Zwischenfälle mit anderen Tierarten gab es nur mit vier der gefürchteten Wildhunde im Busch, die die jüngeren Waisen in Panik versetzten. Sie rannten schutzsuchend zu ihren Keepern, während die Älteren (Yatta, Mulika, Nasalot, Wendi, Napasha, Tomboi und Taita) gemeinsam die Eindringlinge vertrieben. Sie jagten sie so weit weg, dass sie erst abends wieder zum Rest der Gruppe stießen. Einige lärmende Paviane haben den Frieden der Gruppe ein weiteres Mal gestört, doch auch diese Quengler wurden in alter Manier von den älteren Elefanten verscheucht.

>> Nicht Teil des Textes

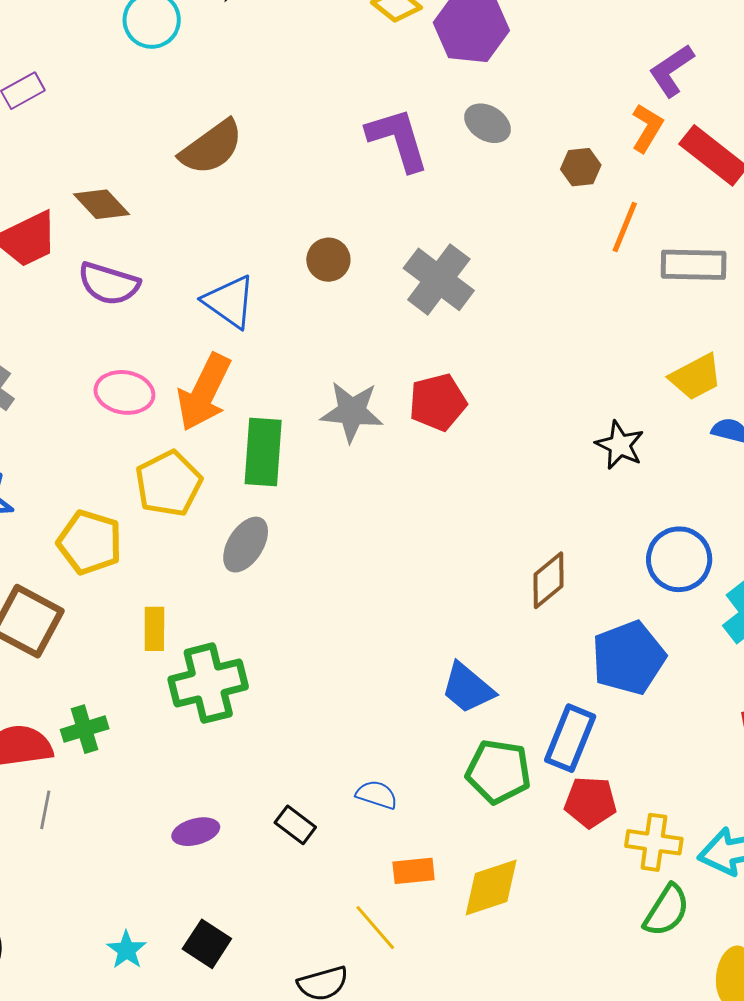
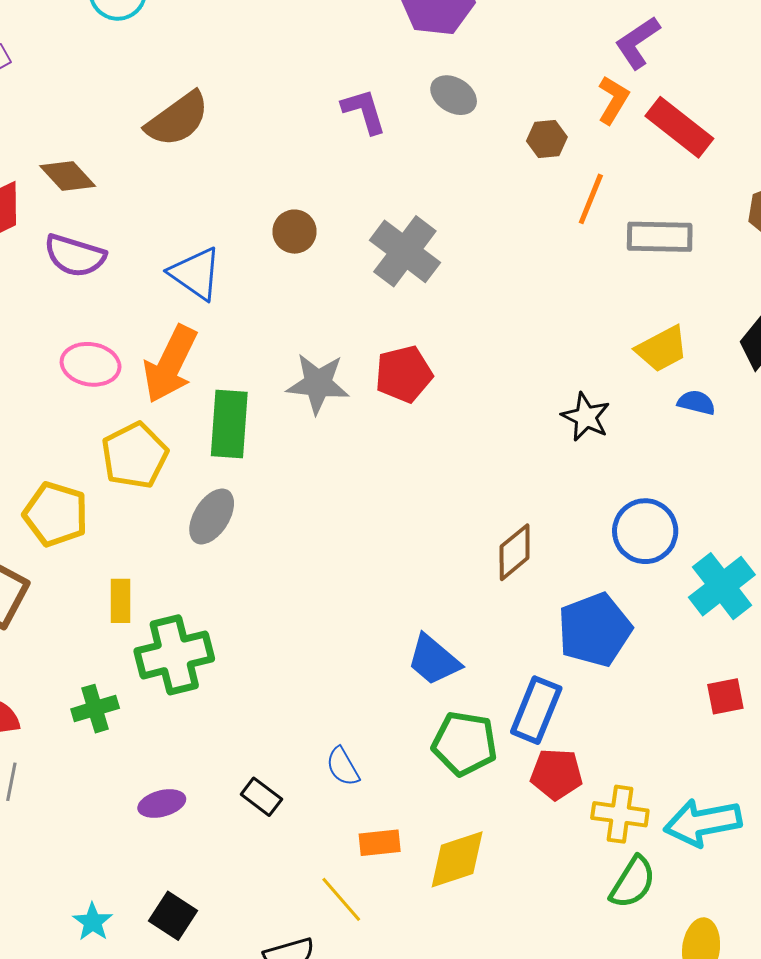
purple L-shape: (398, 139) -> (364, 111), size x0.7
green cross: (85, 729) -> (95, 709), moved
blue semicircle: (377, 795) -> (343, 767), turned -138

Unsere Ithumba-Elefanten wecken nach wie vor Begeisterung, Verwunderung und Ehrfurcht. Sie lehren uns so viel über die Art und Weise ihrer Kommunikation sowie die starken Bande der Freundschaft als auch die Pflichten innerhalb der „Familie“. Es ist in der Tat ein Privileg, so viel menschliches Verhalten deuten zu können.

Die Voi-Waisen

Nach fast dreimonatiger Abwesenheit kehrte Natumis Gruppe mit den Voi-Waisen zurück zu den Freiluftgattern. Alle waren dabei und schienen in sehr guter Verfassung. Edie überredet ab und zu einen Teil der Gruppe (Lolokwe, Burra, Solango und Mukwaju, alles junge Bullen), mit ihr umherzuziehen, und mimt die Leitkuh. Einige Male kam sie ohne Natumis Gruppe zu den Gattern. Andere Tage wiederum verbringt die ganze Gruppe gemeinsam unter der Führung von Natumi und Edie, mit Unterstützung von Icholta, die etwa im gleichen Alter wie Natumi ist. Sosian hat Natumis Gruppe mittlerweile verlassen, um sich Emily und Aitong anzuschließen, die ihren Fressplatz in der Nähe von Irima Hill haben, wo die Vegetation viel üppiger ist. Emilys Gruppe und Natumis Gruppe gehen seit dem Tod von Mweiga getrennte Wege.

Natumi & her group in Voi

Natumis Gruppe

Im März fielen verhältnismäßig gute Niederschläge in Voi, so dass alle natürlichen Wasserlöcher wieder gefüllt sind. Jede Menge frische Pflanzen stehen all unseren Elefanten wieder im Überfluss zur Verfügung. Es ist wirklich wunderbar mit anzusehen, wie sie erwachsen werden und sich mittlerweile frei und unabhängig von ihrer Menschenfamilie umherbewegen. Wenn sie einmal zurückkehren, begrüßen sie ihre Keeper jedoch nach wie vor sehr liebevoll.